§ **Directions for this task**
Could you transcribe the quicksort passage between "One possible solution" and "swap for integers.", inclusive?

§ **Passage for review**
One possible solution , can be to adapt this word sorting use of quicksort to sort integers. Otherwise , an exercise would be to re-write non-generic qsort functions of qsortsimp, partition, and swap for integers.

/*
 * qsortsimp.h
 *
 *  Created on: 17/03/2013
 *      Author: anonymous
 */

#ifndef QSORTSIMP_H_
#define QSORTSIMP_H_
#include <stdlib.h>
void qsortsimp( void* a, size_t elem_sz, int len, int(*cmp) (void*,void*) );
void shutdown_qsortsimp();

#endif /* QSORTSIMP_H_ */

//----------------------------------------------------------------------------

/*   qsortsimp.c
 *   author : anonymous
 */
#include "qsortsimp.h"
#include<stdlib.h>
#include<string.h>

	static void * swap_buf =0;
	static int bufsz = 0;


void swap( void* a, int i, int j, size_t elem_sz) {
	if (i==j)return;
	if (bufsz == 0 || bufsz < elem_sz) {
		swap_buf = realloc(swap_buf, elem_sz);
		bufsz=elem_sz;
	}

	memcpy( swap_buf, a+i*elem_sz, elem_sz);
	memcpy( a+i*elem_sz, a+j*elem_sz, elem_sz);
	memcpy( a+j*elem_sz, swap_buf, elem_sz);
}

void shutdown_qsortsimp() {
	if (swap_buf) {
		free(swap_buf);
	}
}

int partition( void* a, size_t elem_sz, int len, int (*cmp)(void*,void*) ) {

	int i = -1;
	int j = len-1;
	void* v = a + j * elem_sz;

	for(;;) {
		while( (*cmp)(a + ++i * elem_sz , v  ) < 0);
		while ( (*cmp)(v, a + --j * elem_sz) < 0 ) if (j==0) break ;
		if( i>=j)break;
		swap(a, i, j, elem_sz);
	}
	swap( a, i, len-1, elem_sz);
	return i;

}

void qsortsimp( void* a, size_t elem_sz, int len, int(*cmp) (void*,void*) ) {
	if ( len > 2) {
		int p = partition(a, elem_sz, len, cmp);
		qsortsimp( a, elem_sz, p, cmp);
		qsortsimp( a+(p+1)*elem_sz, elem_sz, len - p -1, cmp );
	}

}



//------------------------------------------------------------------------------

/*
Name        : words_quicksort.c
 Author      : anonymous
 Version     :
 Copyright   :  
 Description : quick sort the words in moby dick in C, Ansi-style
 ============================================================================
 */

#include <stdio.h>
#include <stdlib.h>
#include <ctype.h>
#include <string.h>
#include "qsortsimp.h"

[Dataset records]
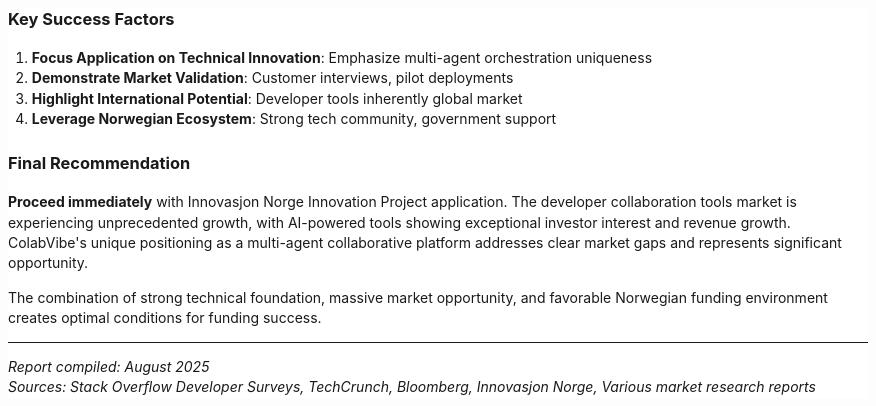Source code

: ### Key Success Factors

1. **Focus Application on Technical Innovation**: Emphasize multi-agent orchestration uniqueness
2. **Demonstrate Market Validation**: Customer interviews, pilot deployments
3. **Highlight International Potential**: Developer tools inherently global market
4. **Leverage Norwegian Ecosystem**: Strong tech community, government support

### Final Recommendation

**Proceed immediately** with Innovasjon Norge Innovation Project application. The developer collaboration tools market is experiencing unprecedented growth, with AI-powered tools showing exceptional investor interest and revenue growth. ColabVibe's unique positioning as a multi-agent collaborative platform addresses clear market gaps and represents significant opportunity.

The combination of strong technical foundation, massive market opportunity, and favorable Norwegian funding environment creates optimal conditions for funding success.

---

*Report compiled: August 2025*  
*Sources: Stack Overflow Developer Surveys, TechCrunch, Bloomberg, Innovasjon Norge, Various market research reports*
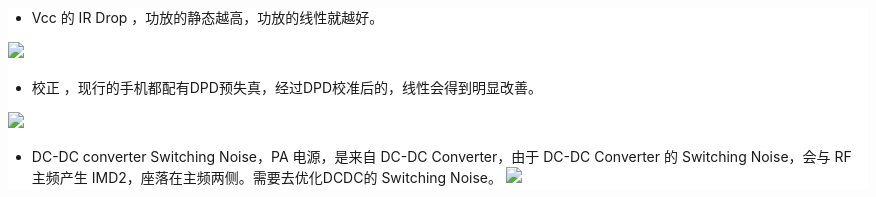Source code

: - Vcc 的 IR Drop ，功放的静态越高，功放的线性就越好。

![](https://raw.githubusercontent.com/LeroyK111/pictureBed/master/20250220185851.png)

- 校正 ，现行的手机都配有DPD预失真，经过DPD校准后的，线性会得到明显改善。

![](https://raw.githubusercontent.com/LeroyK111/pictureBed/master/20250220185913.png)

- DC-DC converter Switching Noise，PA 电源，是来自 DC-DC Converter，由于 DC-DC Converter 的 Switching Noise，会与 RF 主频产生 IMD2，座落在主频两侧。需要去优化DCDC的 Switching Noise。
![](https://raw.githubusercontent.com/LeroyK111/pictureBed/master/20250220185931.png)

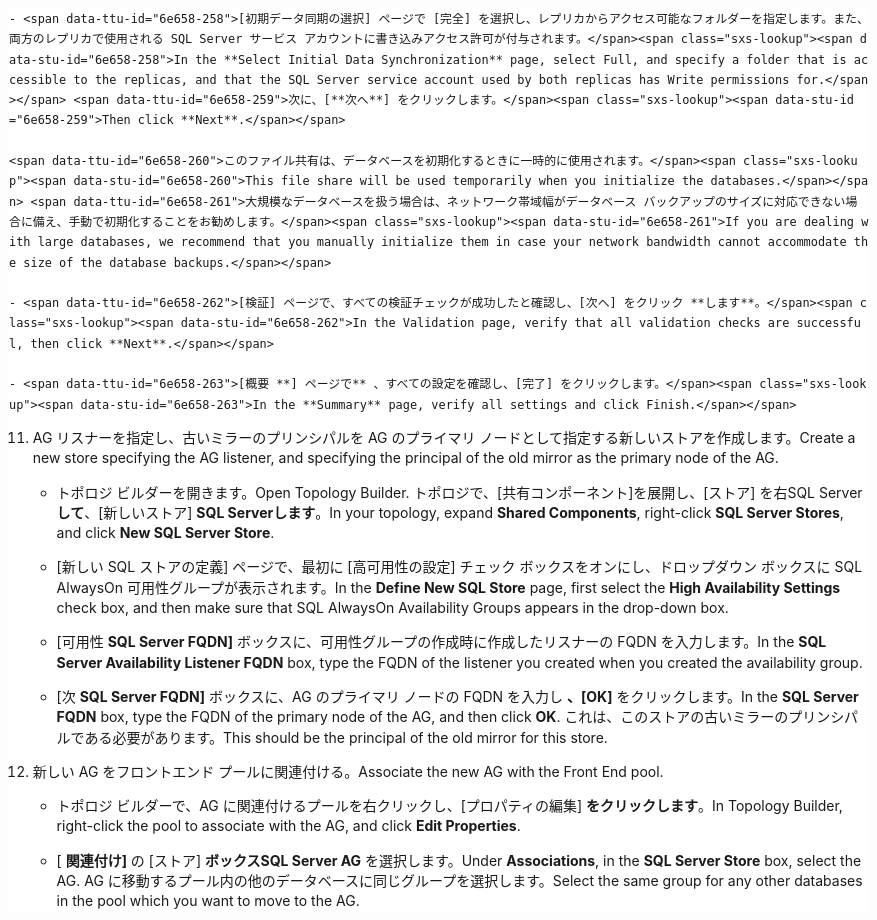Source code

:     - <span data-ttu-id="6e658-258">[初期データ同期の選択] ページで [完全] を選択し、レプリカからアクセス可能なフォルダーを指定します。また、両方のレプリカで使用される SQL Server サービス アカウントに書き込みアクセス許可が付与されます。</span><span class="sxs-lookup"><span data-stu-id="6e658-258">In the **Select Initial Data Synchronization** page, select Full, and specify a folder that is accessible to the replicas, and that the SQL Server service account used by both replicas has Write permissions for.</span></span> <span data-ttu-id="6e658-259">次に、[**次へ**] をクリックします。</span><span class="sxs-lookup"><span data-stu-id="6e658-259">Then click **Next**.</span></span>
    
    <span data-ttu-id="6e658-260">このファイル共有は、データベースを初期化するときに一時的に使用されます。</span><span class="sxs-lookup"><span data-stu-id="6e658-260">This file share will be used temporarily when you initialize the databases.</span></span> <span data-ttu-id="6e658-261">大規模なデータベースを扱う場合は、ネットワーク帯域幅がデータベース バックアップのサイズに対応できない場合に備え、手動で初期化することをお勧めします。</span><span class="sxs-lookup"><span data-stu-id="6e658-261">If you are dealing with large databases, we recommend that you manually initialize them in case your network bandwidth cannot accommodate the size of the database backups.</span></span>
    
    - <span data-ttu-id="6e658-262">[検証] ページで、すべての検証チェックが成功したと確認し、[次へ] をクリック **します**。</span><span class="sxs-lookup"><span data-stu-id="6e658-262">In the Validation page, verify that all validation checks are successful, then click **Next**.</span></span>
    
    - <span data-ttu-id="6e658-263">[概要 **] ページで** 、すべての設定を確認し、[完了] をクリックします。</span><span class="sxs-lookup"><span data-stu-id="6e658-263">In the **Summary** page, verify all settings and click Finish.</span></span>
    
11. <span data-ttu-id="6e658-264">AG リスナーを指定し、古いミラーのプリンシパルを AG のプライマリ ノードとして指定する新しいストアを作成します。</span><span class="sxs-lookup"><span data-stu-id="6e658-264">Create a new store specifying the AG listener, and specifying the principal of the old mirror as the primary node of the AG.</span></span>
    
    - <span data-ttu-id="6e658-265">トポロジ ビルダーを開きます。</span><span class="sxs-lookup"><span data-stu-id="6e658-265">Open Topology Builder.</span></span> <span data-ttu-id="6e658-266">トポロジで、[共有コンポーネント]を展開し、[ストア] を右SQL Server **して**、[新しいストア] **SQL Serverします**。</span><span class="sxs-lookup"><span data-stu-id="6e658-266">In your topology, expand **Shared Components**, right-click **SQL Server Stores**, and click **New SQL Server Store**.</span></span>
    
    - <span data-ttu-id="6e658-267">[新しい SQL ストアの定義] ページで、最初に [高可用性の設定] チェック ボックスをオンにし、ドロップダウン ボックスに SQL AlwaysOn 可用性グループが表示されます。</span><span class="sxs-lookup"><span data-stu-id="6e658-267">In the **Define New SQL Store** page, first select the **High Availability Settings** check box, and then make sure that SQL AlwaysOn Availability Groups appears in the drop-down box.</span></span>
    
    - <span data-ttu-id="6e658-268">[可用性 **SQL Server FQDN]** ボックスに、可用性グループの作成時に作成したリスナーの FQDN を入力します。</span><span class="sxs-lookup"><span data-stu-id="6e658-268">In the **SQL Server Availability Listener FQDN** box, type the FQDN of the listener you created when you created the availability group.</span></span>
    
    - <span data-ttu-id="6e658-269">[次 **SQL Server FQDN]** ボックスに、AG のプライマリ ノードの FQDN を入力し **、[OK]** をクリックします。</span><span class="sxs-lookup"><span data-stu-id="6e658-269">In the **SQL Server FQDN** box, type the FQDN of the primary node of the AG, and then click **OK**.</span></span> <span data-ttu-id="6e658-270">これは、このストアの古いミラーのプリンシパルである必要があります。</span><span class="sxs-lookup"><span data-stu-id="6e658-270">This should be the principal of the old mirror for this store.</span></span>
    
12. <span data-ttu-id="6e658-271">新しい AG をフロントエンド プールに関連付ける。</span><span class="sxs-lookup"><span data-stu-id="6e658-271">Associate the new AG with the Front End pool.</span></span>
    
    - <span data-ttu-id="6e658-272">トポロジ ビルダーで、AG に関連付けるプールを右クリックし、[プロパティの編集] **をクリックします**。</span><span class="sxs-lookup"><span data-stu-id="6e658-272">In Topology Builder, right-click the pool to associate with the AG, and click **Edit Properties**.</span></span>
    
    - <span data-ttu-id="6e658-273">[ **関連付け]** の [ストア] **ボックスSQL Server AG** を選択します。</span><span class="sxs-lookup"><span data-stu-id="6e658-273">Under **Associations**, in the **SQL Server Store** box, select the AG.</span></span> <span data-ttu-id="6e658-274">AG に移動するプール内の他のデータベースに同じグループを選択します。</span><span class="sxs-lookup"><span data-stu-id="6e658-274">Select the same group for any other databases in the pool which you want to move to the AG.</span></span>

§ **Finished exercise**
One possible solution , can be to adapt this word sorting use of quicksort to sort integers. Otherwise , an exercise would be to re-write non-generic qsort functions of qsortsimp, partition, and swap for integers.